What needs to be done. Reproduce the data below without any change, from its first line through the line containing "result: 10 (mL)", both included.

= = = = = = =

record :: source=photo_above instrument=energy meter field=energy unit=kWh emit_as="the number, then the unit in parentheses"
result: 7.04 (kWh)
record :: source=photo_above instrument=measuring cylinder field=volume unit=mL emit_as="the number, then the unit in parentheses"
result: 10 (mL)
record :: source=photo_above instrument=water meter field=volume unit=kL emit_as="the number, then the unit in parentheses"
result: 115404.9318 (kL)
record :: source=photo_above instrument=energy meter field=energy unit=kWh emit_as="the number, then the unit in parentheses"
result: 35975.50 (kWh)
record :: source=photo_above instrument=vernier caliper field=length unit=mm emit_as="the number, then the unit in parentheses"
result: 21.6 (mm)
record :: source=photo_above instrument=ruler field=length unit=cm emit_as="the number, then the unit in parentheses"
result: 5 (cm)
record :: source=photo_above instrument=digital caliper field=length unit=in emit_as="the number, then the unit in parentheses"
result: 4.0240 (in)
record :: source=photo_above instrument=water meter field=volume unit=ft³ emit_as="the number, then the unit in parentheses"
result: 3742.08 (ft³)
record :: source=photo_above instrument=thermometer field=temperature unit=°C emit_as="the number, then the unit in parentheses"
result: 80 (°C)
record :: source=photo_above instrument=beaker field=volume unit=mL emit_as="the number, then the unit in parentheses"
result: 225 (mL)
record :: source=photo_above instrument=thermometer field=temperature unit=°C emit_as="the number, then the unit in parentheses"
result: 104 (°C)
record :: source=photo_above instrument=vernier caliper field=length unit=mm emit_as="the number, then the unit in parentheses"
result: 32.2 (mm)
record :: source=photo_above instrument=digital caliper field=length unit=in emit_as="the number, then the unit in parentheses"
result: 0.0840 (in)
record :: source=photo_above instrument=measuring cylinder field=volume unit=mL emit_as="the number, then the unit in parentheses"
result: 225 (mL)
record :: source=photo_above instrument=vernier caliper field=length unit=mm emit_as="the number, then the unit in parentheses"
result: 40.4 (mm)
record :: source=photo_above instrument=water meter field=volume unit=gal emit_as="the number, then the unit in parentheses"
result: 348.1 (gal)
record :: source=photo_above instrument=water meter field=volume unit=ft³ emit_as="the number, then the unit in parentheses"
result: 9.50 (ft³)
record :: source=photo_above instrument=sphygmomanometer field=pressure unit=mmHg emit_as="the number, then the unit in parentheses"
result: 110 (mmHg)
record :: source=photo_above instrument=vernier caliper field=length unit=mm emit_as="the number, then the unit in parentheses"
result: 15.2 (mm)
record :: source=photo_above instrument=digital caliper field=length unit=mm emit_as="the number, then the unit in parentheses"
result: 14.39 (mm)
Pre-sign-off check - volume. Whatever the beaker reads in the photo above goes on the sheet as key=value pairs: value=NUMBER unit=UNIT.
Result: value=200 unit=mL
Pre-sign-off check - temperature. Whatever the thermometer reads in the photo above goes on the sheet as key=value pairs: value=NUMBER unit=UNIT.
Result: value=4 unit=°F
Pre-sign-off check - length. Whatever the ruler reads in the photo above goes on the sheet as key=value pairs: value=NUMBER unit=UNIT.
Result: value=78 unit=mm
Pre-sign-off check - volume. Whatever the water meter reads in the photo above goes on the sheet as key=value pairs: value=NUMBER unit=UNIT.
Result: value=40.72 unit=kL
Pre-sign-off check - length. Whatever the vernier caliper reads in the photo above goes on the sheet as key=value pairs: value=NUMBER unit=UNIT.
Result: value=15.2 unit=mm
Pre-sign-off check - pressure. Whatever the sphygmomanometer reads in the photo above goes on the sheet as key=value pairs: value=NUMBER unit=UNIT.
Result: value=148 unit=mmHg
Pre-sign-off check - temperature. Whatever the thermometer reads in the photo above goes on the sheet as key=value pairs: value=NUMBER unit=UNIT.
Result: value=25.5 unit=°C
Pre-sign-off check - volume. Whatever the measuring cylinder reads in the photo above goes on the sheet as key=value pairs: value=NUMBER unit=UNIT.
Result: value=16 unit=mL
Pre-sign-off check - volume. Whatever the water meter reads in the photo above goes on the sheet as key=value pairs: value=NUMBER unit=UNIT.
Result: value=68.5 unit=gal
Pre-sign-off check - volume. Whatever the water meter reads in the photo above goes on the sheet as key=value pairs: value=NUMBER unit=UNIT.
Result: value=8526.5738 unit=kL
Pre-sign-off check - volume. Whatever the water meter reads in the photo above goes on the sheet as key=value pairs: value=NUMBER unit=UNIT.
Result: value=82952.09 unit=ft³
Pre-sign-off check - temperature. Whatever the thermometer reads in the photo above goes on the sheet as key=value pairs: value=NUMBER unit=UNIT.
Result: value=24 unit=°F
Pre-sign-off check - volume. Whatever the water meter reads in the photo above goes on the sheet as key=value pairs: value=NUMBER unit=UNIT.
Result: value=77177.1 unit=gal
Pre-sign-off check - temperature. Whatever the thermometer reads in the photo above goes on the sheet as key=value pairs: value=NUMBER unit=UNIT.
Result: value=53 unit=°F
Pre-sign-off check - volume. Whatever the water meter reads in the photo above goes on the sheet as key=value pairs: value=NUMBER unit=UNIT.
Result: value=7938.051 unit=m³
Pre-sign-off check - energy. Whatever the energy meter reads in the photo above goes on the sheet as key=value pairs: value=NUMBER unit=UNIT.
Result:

= = = = = = =

Output for this task.
record :: source=photo_above instrument=energy meter field=energy unit=kWh emit_as="the number, then the unit in parentheses"
result: 7.04 (kWh)
record :: source=photo_above instrument=measuring cylinder field=volume unit=mL emit_as="the number, then the unit in parentheses"
result: 10 (mL)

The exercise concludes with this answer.